Troppo tardi. Gli invalidi civili genovesi questa mattina presenteranno una denuncia formale alla Procura della Repubblica di Genova e al Tribunale del malato contro Claudio Burlando, «per la manifesta incapacità con cui sta guidando la Liguria e per il fatto che non ha voluto ricevere dei suoi cittadini». A guidare la rivolta degli invalidi è Rita Erba, già leader del «movimento per i diritti civili» che dal 18 settembre scorso sta chiedendo di avere un incontro con il Governatore o con gli assessori Massimiliano Costa e Claudio Montaldo.
Sul tavolo il sussidio di 256 euro mensili che viene riconosciuto agli invalidi: «Si tratta di una miseria, abbiamo persone che rovistano nella spazzatura come fossero topi- racconta-. Siamo scavalcati nei diritti dagli extracomunitari, loro dispongono di una retribuzione da 400 euro. Molti invalidi sono alla fame». Ieri mattina un sit in di protesta davanti alla sede di De Ferrari e dall’agenda di Burlando spunta miracolosamente un buco: 29 aprile, ore 10. «Troppo tardi - attacca la Erba-. Si muove solo perché c’era la stampa. Non facciamo passi indietro.

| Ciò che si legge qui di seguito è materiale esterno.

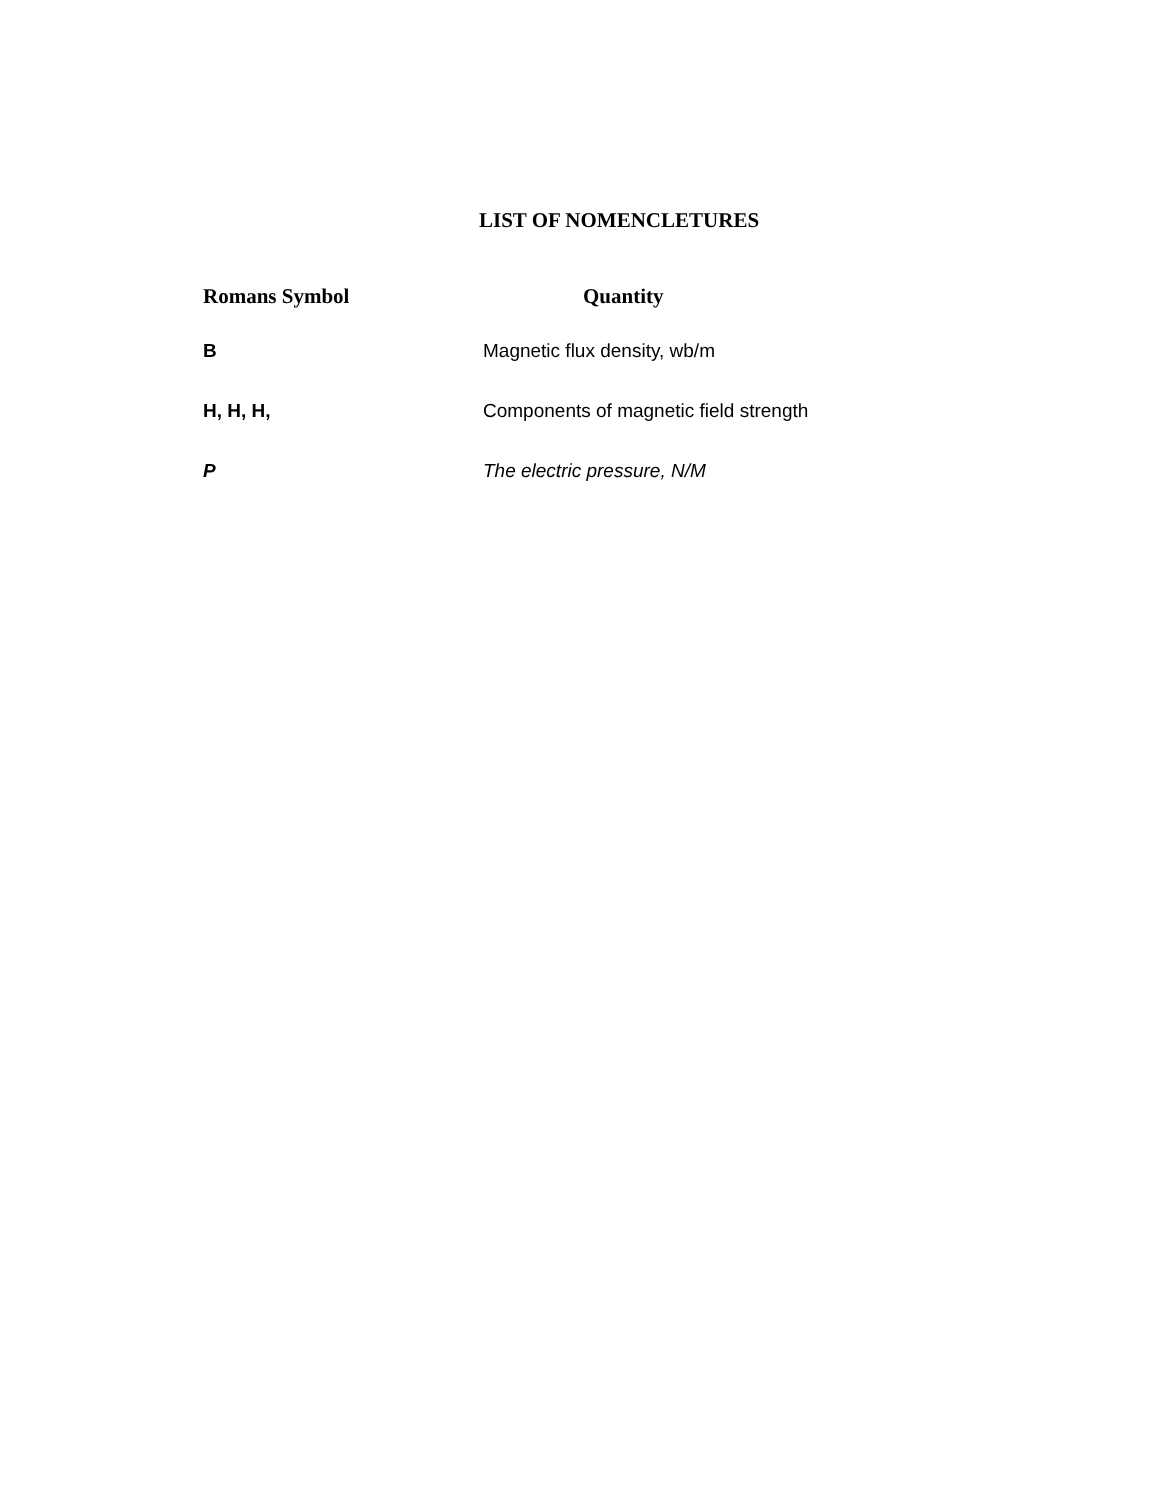LIST OF NOMENCLETURES
| Romans Symbol | Quantity |
| --- | --- |
| B | Magnetic flux density, wb/m |
| H, H, H, | Components of magnetic field strength |
| P | The electric pressure, N/M |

Sono mesi che chiediamo un incontro con chi ci governa, ma sono troppo impegnati a servire aperitivi da 18mila euro ai loro ospiti».
La battaglia va avanti anche con il Comune di Genova, «abbiamo chiesto un incontro con l’assessore Roberta Papi, vogliamo che alcuni dirigenti dei servizi sociali vengano sostituiti per incapacità professionale».